- _EXERCISE AIM_
Copy the rows below word for word, leaving out the pictures.

GIVEN RECORDS Start Marker

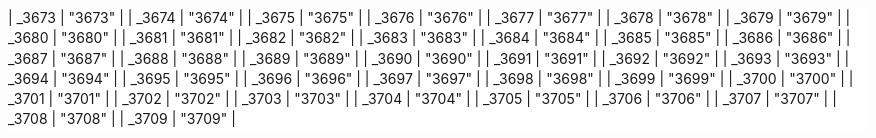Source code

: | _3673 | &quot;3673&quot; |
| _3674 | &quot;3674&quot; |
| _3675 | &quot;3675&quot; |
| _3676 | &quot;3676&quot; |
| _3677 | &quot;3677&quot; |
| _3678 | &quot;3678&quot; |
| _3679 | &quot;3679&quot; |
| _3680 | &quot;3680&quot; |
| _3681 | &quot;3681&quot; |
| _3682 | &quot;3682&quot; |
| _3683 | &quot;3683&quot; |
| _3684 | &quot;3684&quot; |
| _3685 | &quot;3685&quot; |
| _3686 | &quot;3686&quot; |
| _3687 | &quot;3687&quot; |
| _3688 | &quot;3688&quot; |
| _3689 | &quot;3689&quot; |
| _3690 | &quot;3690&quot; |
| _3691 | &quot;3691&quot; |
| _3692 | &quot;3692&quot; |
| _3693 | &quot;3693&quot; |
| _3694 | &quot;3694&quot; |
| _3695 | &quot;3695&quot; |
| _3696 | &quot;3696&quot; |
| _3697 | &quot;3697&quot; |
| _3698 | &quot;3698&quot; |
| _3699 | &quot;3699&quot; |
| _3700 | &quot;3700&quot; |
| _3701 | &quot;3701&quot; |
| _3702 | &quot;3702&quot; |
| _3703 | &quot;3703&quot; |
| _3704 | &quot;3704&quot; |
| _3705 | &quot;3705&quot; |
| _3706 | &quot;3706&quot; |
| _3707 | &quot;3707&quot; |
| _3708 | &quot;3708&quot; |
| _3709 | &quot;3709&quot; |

GIVEN RECORDS End Marker

- _EXERCISE OUTPUT_
Source code

: | _3673 | &quot;3673&quot; |
| _3674 | &quot;3674&quot; |
| _3675 | &quot;3675&quot; |
| _3676 | &quot;3676&quot; |
| _3677 | &quot;3677&quot; |
| _3678 | &quot;3678&quot; |
| _3679 | &quot;3679&quot; |
| _3680 | &quot;3680&quot; |
| _3681 | &quot;3681&quot; |
| _3682 | &quot;3682&quot; |
| _3683 | &quot;3683&quot; |
| _3684 | &quot;3684&quot; |
| _3685 | &quot;3685&quot; |
| _3686 | &quot;3686&quot; |
| _3687 | &quot;3687&quot; |
| _3688 | &quot;3688&quot; |
| _3689 | &quot;3689&quot; |
| _3690 | &quot;3690&quot; |
| _3691 | &quot;3691&quot; |
| _3692 | &quot;3692&quot; |
| _3693 | &quot;3693&quot; |
| _3694 | &quot;3694&quot; |
| _3695 | &quot;3695&quot; |
| _3696 | &quot;3696&quot; |
| _3697 | &quot;3697&quot; |
| _3698 | &quot;3698&quot; |
| _3699 | &quot;3699&quot; |
| _3700 | &quot;3700&quot; |
| _3701 | &quot;3701&quot; |
| _3702 | &quot;3702&quot; |
| _3703 | &quot;3703&quot; |
| _3704 | &quot;3704&quot; |
| _3705 | &quot;3705&quot; |
| _3706 | &quot;3706&quot; |
| _3707 | &quot;3707&quot; |
| _3708 | &quot;3708&quot; |
| _3709 | &quot;3709&quot; |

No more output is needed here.